An implication of this finding means that since most distant supernovae are seen through some haze, our current estimates of their distances may be affected.
Dust grains block blue light more effectively than red light. “We see this when the sun sets: light rays pass through a thicker layer of the atmosphere,” said Scranton, “absorbing more and more blue light, causing the sun to appear reddened. We find similar reddening of quasars from intergalactic dust, and this reddening extends up to ten times beyond the apparent edges of the galaxies themselves.”
The team analyzed the colors of about 100,000 distant quasars located behind 20 million galaxies, using images from SDSS-II. “Putting together and analyzing this huge dataset required cutting-edge ideas from computer science and statistics,” said team member Gordon Richards of Drexel University. “Averaging over so many objects allowed us to measure an effect that is much too small to see in any individual quasar.”
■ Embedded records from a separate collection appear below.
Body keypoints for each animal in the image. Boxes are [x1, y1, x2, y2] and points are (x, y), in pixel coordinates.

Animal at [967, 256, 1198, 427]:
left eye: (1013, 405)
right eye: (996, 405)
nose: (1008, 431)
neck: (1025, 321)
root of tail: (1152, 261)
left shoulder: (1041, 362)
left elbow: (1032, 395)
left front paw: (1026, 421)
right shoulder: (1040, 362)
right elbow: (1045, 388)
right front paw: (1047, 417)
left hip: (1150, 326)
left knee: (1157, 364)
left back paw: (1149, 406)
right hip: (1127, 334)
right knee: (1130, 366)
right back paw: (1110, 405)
Supernova explosions and “winds” from massive stars drive gas out of some galaxies, Ménard explained, and this gas may carry dust with it. Alternatively, the dust may be pushed directly by starlight.
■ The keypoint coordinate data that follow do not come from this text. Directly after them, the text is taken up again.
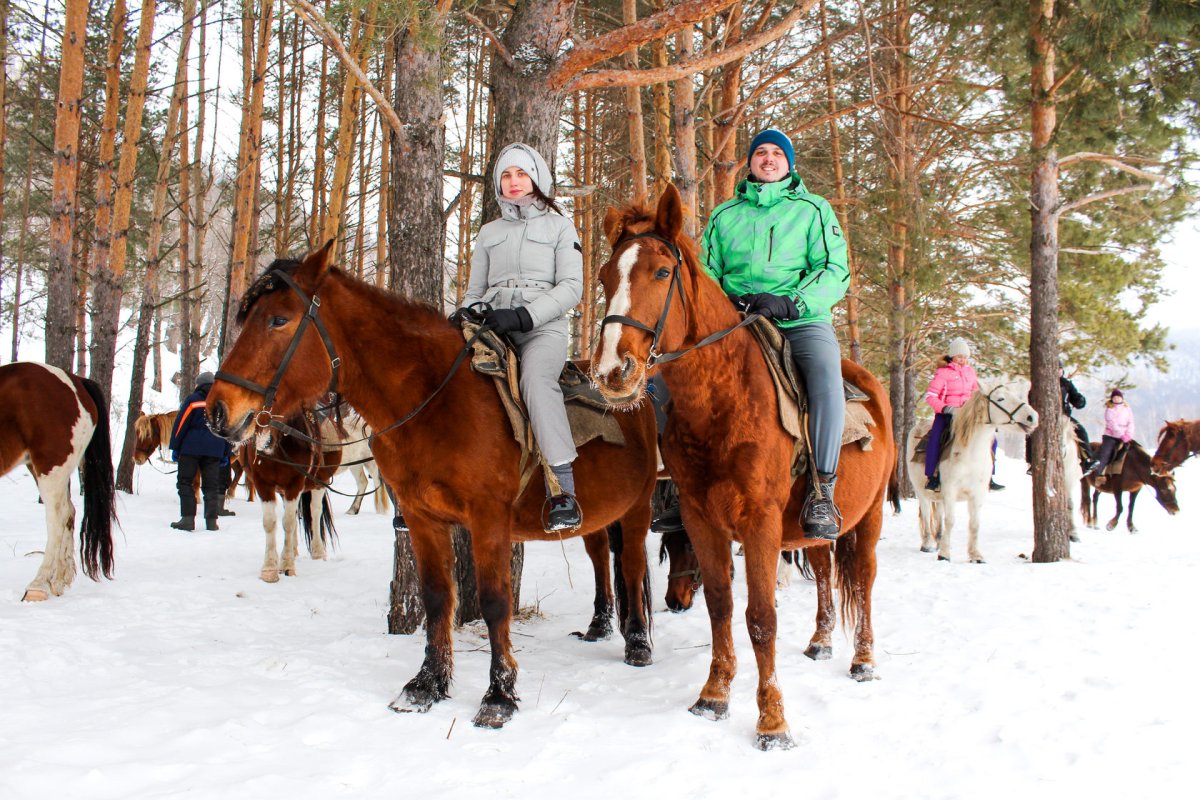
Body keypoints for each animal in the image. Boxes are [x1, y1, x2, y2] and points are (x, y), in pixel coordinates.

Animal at [0, 362, 116, 599]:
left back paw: (38, 585)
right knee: (68, 512)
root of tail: (77, 382)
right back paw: (59, 580)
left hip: (50, 469)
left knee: (57, 517)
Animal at [237, 412, 343, 582]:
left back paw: (318, 552)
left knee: (315, 512)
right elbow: (270, 522)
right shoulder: (263, 484)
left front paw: (287, 565)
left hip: (320, 482)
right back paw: (294, 550)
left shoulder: (295, 483)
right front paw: (269, 569)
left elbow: (289, 522)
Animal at [585, 188, 897, 753]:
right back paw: (821, 641)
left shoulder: (759, 522)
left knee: (862, 581)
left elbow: (761, 618)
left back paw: (863, 660)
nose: (612, 372)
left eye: (662, 271)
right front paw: (713, 695)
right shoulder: (701, 519)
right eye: (603, 276)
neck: (721, 401)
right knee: (824, 574)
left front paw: (772, 721)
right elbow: (720, 607)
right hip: (813, 533)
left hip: (868, 520)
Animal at [902, 383, 1036, 563]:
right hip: (921, 492)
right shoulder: (950, 491)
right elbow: (950, 520)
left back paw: (939, 540)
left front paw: (975, 555)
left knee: (938, 514)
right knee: (925, 513)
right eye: (1000, 398)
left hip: (939, 496)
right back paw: (928, 544)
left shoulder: (977, 494)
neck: (971, 454)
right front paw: (944, 554)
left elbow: (974, 524)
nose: (1032, 416)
“Our findings now provide a reference point for theoretical studies,” said Ménard.
Intergalactic dust could also affect planned cosmological experiments that use supernovae to investigate the nature of “dark energy,” a mysterious cosmic component responsible for the acceleration of the expansion of the universe.
Intergalactic dust doesn’t remove the need for dark energy to explain current supernova data, Ménard explained, but it may complicate the interpretation of future high-precision distance measurements. “These experiments are very ambitious in their goals,” said Ménard, “and subtle effects matter.”
The new findings are reported in a paper titled “Measuring the galaxy-mass and galaxy-dust correlations through magnification and reddening,” submitted to the journal Monthly Notices of the Royal Astronomical Society, and posted today on the web site arXiv.org.